The new divorce laws that we are considering today should aim to secure a number of desirable outcomes. They should ensure that people can separate as amicably as possible, keeping conflict to a minimum, so that the chances of reaching agreement are maximised and the risk of domestic abuse is as low as possible. Where there are children, their interests must be paramount, and a safe, secure and sustainable outcome for them should be promoted wherever possible. Unlike the existing system, these new divorce laws should not discriminate against women, especially those on low incomes. The new divorce and dissolution laws must also protect vulnerable and marginalised groups throughout the divorce process. In particular, they must not weaken the hard-won rights of LGBT people.

One issue that has been raised by charities working to support victims of domestic abuse is that the Bill as drafted does not remove the bar on petitioning for a divorce in the first year of a marriage. This can leave women who are suffering domestic abuse trapped in the abusive marriage during that year. Will the Secretary of State address that issue during the passage of the Bill, and will he tell us whether he has met Women’s Aid and other charities to discuss these concerns?

Since 2013, legal aid for divorce cases in England and Wales has been withdrawn by the Government—in most cases as part of a wider attack on access to justice that has had a very detrimental impact on family law cases.
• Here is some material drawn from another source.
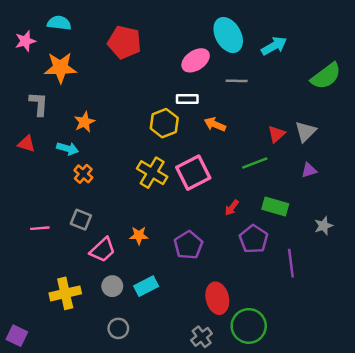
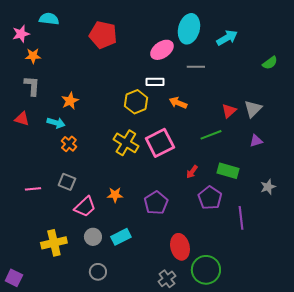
cyan ellipse: (228, 35) -> (189, 29), turned 44
orange star: (60, 68) -> (33, 56), moved, size x0.6
green semicircle: (326, 76) -> (270, 63), size x0.6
Groups including Citizens Advice have highlighted how legal aid cuts add to strain on divorcees, and more widely it is lower-income people and those with children who are more likely to be litigating in person than any other group. Resolution, which was mentioned earlier, has previously stated that providing legal aid for a single, initial meeting with a lawyer would provide separating couples with clear “signposts” about their legal options and encourage more people to use mediation as an alternative to courtroom confrontation.

Even with the welcome changes contained in the Bill, divorce will still be an often confusing legal process. There is a clear public interest in people being supported to achieve amicable resolutions to financial questions and arrangements for the care of children following a separation. Will the Government therefore commit to reintroducing legal aid for early legal advice for couples going through the divorce procedure?

In conclusion, bringing our divorce laws into the 21st century can form an essential part of the efforts to protect women from domestic abuse, limit the damaging impacts that fractious separations can have on children and encourage amicable separations wherever possible. For those reasons, I am pleased to support these overdue reforms.